Dataset entries: Begin

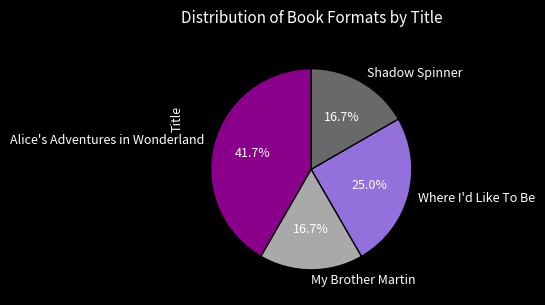

Count the number of slices in the pie.

4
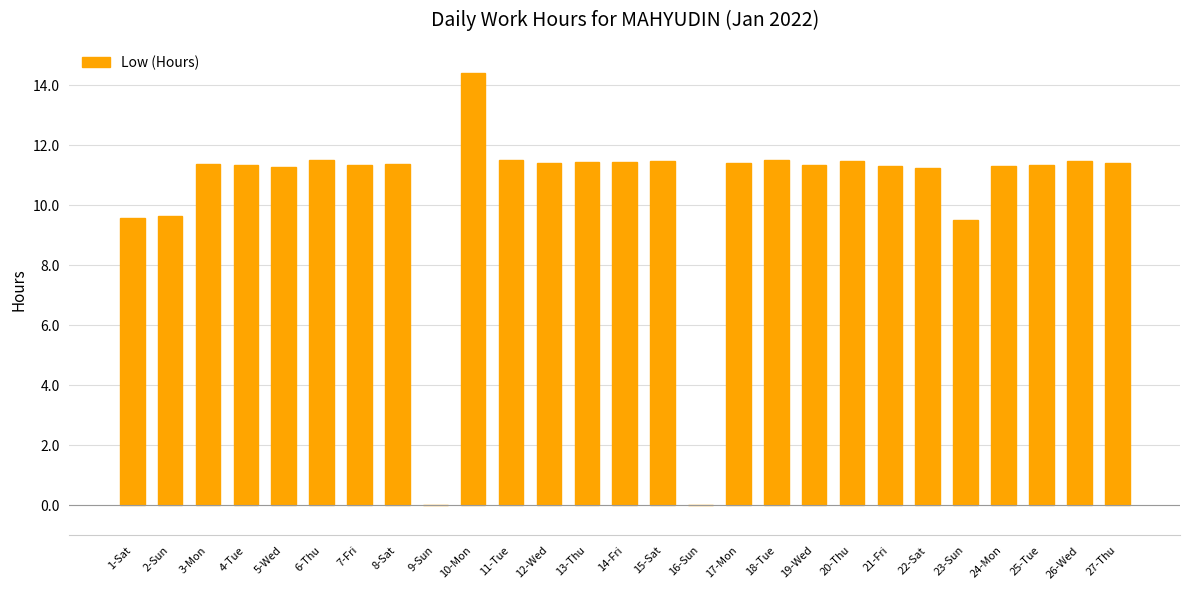

What is the sum of all values?

282.6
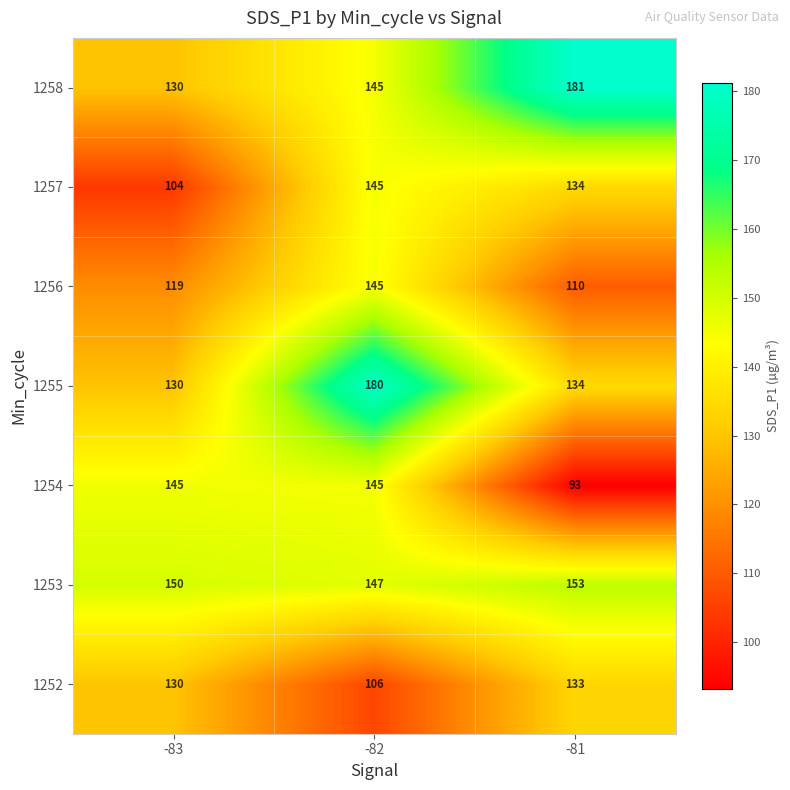

The value of 1257 at -82 is 145. True or false?

True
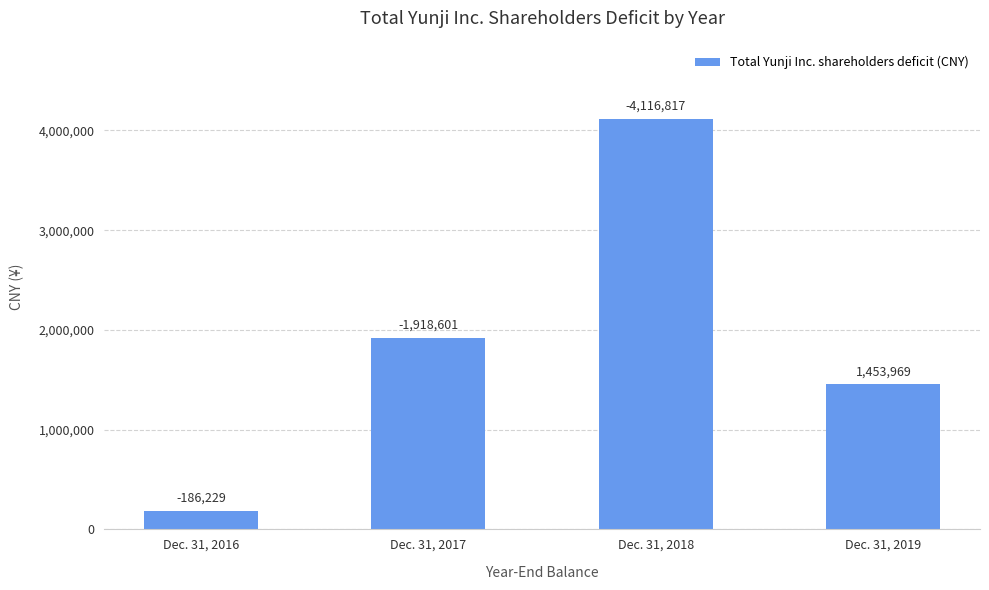

The chart shows a value of 281807 at Dec. 31, 2016. True or false?

False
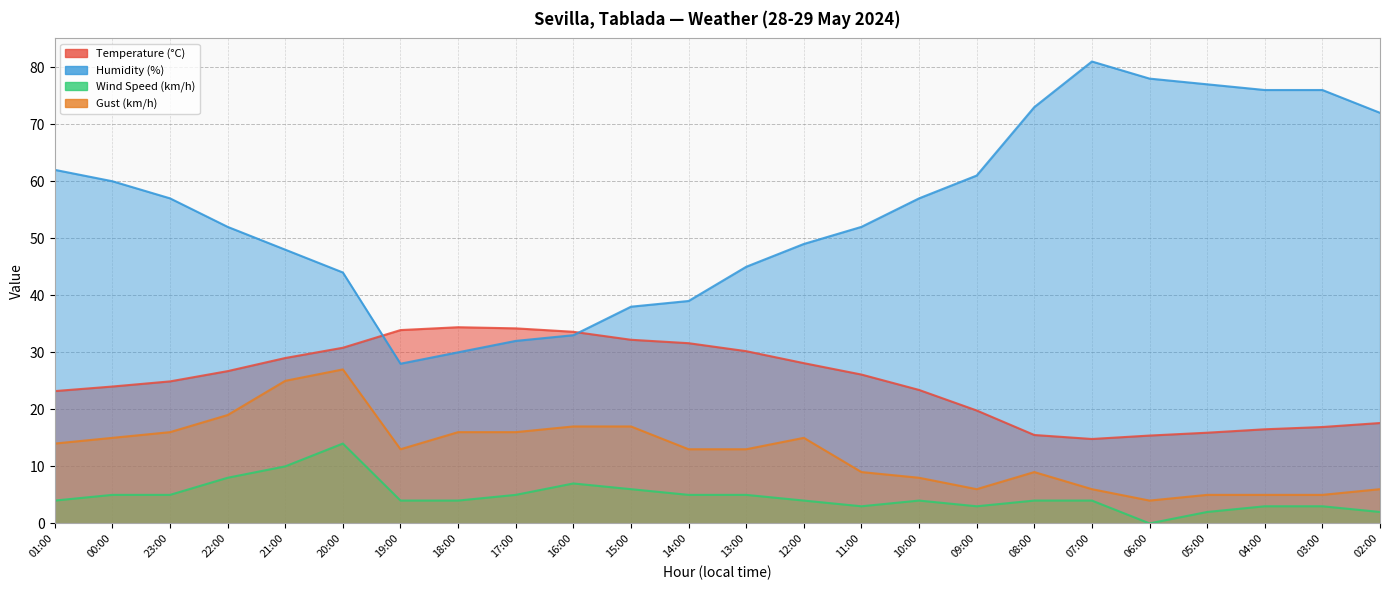

Rank the series by their maximum value, from lowest to highest.

Wind Speed (km/h), Gust (km/h), Temperature (°C), Humidity (%)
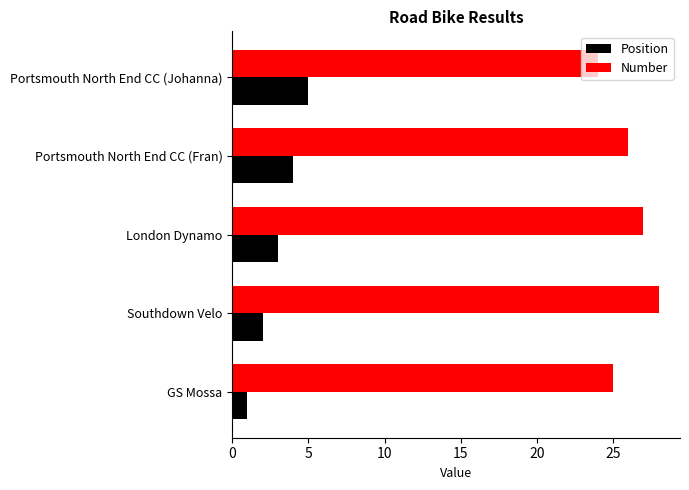

How many values in the Number series are below 26?

2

Dataset entries: End

**What needs to be done:**
Reproduce the text of every record above word for word, leaving out the pictures.

**Expected answer:**
Count the number of slices in the pie.

4

What is the sum of all values?

282.6

The value of 1257 at -82 is 145. True or false?

True

The chart shows a value of 281807 at Dec. 31, 2016. True or false?

False

Rank the series by their maximum value, from lowest to highest.

Wind Speed (km/h), Gust (km/h), Temperature (°C), Humidity (%)

How many values in the Number series are below 26?

2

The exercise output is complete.